Reproduce the source text of each of the items below exactly as given, leaving out the pictures.
.....
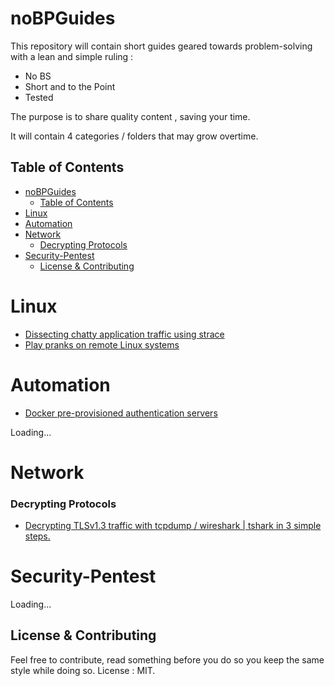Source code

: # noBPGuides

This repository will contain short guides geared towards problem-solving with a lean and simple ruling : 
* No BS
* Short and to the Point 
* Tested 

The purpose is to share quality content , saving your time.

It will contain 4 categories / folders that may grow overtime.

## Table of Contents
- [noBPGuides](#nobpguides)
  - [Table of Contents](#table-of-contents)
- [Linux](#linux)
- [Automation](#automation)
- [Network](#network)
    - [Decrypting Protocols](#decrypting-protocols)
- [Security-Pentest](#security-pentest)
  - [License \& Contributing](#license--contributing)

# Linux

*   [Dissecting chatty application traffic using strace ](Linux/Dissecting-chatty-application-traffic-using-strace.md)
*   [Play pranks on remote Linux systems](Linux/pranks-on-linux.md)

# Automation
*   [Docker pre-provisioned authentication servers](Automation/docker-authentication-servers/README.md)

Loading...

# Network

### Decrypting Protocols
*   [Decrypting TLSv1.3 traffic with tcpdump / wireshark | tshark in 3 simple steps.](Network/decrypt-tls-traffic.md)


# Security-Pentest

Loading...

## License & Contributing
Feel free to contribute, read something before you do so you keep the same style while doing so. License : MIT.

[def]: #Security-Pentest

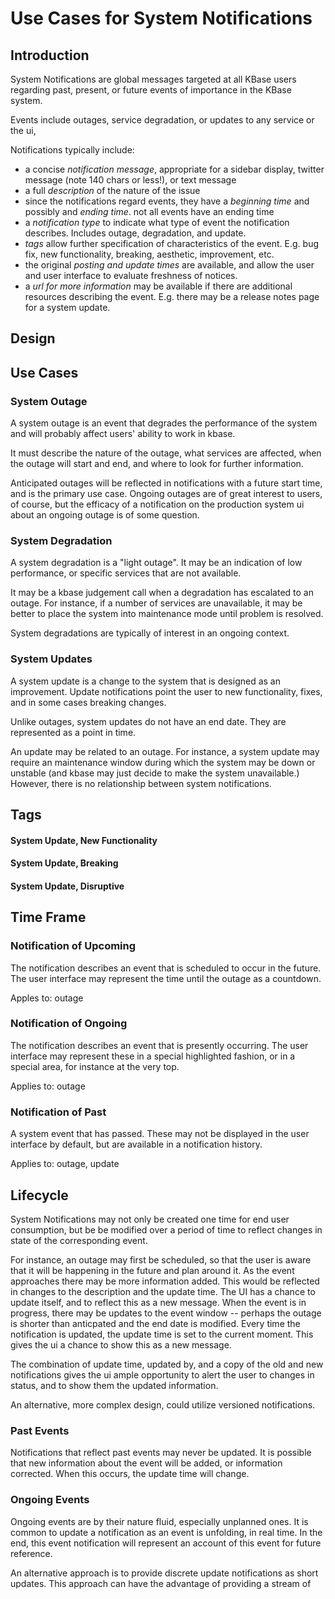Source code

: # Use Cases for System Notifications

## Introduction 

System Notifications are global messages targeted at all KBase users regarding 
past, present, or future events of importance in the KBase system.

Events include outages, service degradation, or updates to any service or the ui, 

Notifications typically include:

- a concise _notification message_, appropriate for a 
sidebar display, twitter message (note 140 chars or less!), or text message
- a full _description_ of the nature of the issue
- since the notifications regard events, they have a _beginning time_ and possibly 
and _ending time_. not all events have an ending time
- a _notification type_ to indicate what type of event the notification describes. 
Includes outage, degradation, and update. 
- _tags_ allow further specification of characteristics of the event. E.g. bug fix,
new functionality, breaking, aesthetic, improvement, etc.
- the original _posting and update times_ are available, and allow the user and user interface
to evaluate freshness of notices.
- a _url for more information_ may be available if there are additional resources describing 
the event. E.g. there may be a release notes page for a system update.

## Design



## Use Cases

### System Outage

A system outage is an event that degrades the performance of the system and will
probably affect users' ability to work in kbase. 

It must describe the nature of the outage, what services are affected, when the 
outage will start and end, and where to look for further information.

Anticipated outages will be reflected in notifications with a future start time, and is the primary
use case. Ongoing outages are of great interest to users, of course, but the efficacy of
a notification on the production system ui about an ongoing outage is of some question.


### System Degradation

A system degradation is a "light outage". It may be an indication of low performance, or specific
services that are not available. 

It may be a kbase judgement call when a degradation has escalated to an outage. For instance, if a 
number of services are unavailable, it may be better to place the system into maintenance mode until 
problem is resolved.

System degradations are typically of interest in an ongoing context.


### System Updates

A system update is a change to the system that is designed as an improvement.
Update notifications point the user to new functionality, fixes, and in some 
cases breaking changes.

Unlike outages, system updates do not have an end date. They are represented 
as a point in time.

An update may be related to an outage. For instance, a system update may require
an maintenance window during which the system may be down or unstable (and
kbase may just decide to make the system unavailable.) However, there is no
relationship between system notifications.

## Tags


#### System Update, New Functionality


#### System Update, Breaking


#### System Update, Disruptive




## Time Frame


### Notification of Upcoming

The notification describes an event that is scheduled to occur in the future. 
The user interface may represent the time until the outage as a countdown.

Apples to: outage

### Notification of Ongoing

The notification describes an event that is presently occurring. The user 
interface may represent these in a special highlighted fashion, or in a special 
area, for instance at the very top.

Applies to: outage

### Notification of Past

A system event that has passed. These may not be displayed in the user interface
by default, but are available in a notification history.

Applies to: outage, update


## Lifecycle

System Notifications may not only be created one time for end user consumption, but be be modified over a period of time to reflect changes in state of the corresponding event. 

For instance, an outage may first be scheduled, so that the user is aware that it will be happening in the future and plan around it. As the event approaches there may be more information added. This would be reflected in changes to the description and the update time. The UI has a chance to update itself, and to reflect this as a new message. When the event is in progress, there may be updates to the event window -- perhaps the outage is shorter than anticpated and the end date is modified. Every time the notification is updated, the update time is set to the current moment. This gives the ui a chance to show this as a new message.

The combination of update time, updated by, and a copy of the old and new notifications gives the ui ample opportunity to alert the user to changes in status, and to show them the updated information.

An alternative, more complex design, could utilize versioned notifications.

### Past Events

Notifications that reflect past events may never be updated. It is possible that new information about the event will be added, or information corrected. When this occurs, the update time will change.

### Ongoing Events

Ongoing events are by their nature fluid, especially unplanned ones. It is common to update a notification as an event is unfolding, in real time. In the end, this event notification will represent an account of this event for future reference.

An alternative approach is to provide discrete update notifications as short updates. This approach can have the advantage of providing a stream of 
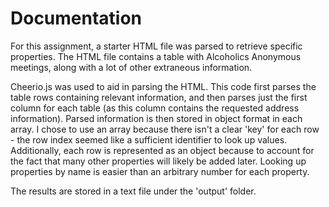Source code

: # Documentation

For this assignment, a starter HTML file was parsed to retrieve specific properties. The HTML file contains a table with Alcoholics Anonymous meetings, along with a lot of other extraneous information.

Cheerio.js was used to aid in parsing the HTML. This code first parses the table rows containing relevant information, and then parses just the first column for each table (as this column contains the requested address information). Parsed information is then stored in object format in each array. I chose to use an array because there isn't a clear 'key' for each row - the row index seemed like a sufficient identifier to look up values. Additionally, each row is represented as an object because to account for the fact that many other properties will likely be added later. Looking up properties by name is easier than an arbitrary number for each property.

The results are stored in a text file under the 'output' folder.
.....
Answer section:
Source code

: # noBPGuides

This repository will contain short guides geared towards problem-solving with a lean and simple ruling : 
* No BS
* Short and to the Point 
* Tested 

The purpose is to share quality content , saving your time.

It will contain 4 categories / folders that may grow overtime.

## Table of Contents
- [noBPGuides](#nobpguides)
  - [Table of Contents](#table-of-contents)
- [Linux](#linux)
- [Automation](#automation)
- [Network](#network)
    - [Decrypting Protocols](#decrypting-protocols)
- [Security-Pentest](#security-pentest)
  - [License \& Contributing](#license--contributing)

# Linux

*   [Dissecting chatty application traffic using strace ](Linux/Dissecting-chatty-application-traffic-using-strace.md)
*   [Play pranks on remote Linux systems](Linux/pranks-on-linux.md)

# Automation
*   [Docker pre-provisioned authentication servers](Automation/docker-authentication-servers/README.md)

Loading...

# Network

### Decrypting Protocols
*   [Decrypting TLSv1.3 traffic with tcpdump / wireshark | tshark in 3 simple steps.](Network/decrypt-tls-traffic.md)


# Security-Pentest

Loading...

## License & Contributing
Feel free to contribute, read something before you do so you keep the same style while doing so. License : MIT.

[def]: #Security-Pentest

Source code

: # Use Cases for System Notifications

## Introduction 

System Notifications are global messages targeted at all KBase users regarding 
past, present, or future events of importance in the KBase system.

Events include outages, service degradation, or updates to any service or the ui, 

Notifications typically include:

- a concise _notification message_, appropriate for a 
sidebar display, twitter message (note 140 chars or less!), or text message
- a full _description_ of the nature of the issue
- since the notifications regard events, they have a _beginning time_ and possibly 
and _ending time_. not all events have an ending time
- a _notification type_ to indicate what type of event the notification describes. 
Includes outage, degradation, and update. 
- _tags_ allow further specification of characteristics of the event. E.g. bug fix,
new functionality, breaking, aesthetic, improvement, etc.
- the original _posting and update times_ are available, and allow the user and user interface
to evaluate freshness of notices.
- a _url for more information_ may be available if there are additional resources describing 
the event. E.g. there may be a release notes page for a system update.

## Design



## Use Cases

### System Outage

A system outage is an event that degrades the performance of the system and will
probably affect users' ability to work in kbase. 

It must describe the nature of the outage, what services are affected, when the 
outage will start and end, and where to look for further information.

Anticipated outages will be reflected in notifications with a future start time, and is the primary
use case. Ongoing outages are of great interest to users, of course, but the efficacy of
a notification on the production system ui about an ongoing outage is of some question.


### System Degradation

A system degradation is a "light outage". It may be an indication of low performance, or specific
services that are not available. 

It may be a kbase judgement call when a degradation has escalated to an outage. For instance, if a 
number of services are unavailable, it may be better to place the system into maintenance mode until 
problem is resolved.

System degradations are typically of interest in an ongoing context.


### System Updates

A system update is a change to the system that is designed as an improvement.
Update notifications point the user to new functionality, fixes, and in some 
cases breaking changes.

Unlike outages, system updates do not have an end date. They are represented 
as a point in time.

An update may be related to an outage. For instance, a system update may require
an maintenance window during which the system may be down or unstable (and
kbase may just decide to make the system unavailable.) However, there is no
relationship between system notifications.

## Tags


#### System Update, New Functionality


#### System Update, Breaking


#### System Update, Disruptive




## Time Frame


### Notification of Upcoming

The notification describes an event that is scheduled to occur in the future. 
The user interface may represent the time until the outage as a countdown.

Apples to: outage

### Notification of Ongoing

The notification describes an event that is presently occurring. The user 
interface may represent these in a special highlighted fashion, or in a special 
area, for instance at the very top.

Applies to: outage

### Notification of Past

A system event that has passed. These may not be displayed in the user interface
by default, but are available in a notification history.

Applies to: outage, update


## Lifecycle

System Notifications may not only be created one time for end user consumption, but be be modified over a period of time to reflect changes in state of the corresponding event. 

For instance, an outage may first be scheduled, so that the user is aware that it will be happening in the future and plan around it. As the event approaches there may be more information added. This would be reflected in changes to the description and the update time. The UI has a chance to update itself, and to reflect this as a new message. When the event is in progress, there may be updates to the event window -- perhaps the outage is shorter than anticpated and the end date is modified. Every time the notification is updated, the update time is set to the current moment. This gives the ui a chance to show this as a new message.

The combination of update time, updated by, and a copy of the old and new notifications gives the ui ample opportunity to alert the user to changes in status, and to show them the updated information.

An alternative, more complex design, could utilize versioned notifications.

### Past Events

Notifications that reflect past events may never be updated. It is possible that new information about the event will be added, or information corrected. When this occurs, the update time will change.

### Ongoing Events

Ongoing events are by their nature fluid, especially unplanned ones. It is common to update a notification as an event is unfolding, in real time. In the end, this event notification will represent an account of this event for future reference.

An alternative approach is to provide discrete update notifications as short updates. This approach can have the advantage of providing a stream of 
Source code

: # Documentation

For this assignment, a starter HTML file was parsed to retrieve specific properties. The HTML file contains a table with Alcoholics Anonymous meetings, along with a lot of other extraneous information.

Cheerio.js was used to aid in parsing the HTML. This code first parses the table rows containing relevant information, and then parses just the first column for each table (as this column contains the requested address information). Parsed information is then stored in object format in each array. I chose to use an array because there isn't a clear 'key' for each row - the row index seemed like a sufficient identifier to look up values. Additionally, each row is represented as an object because to account for the fact that many other properties will likely be added later. Looking up properties by name is easier than an arbitrary number for each property.

The results are stored in a text file under the 'output' folder.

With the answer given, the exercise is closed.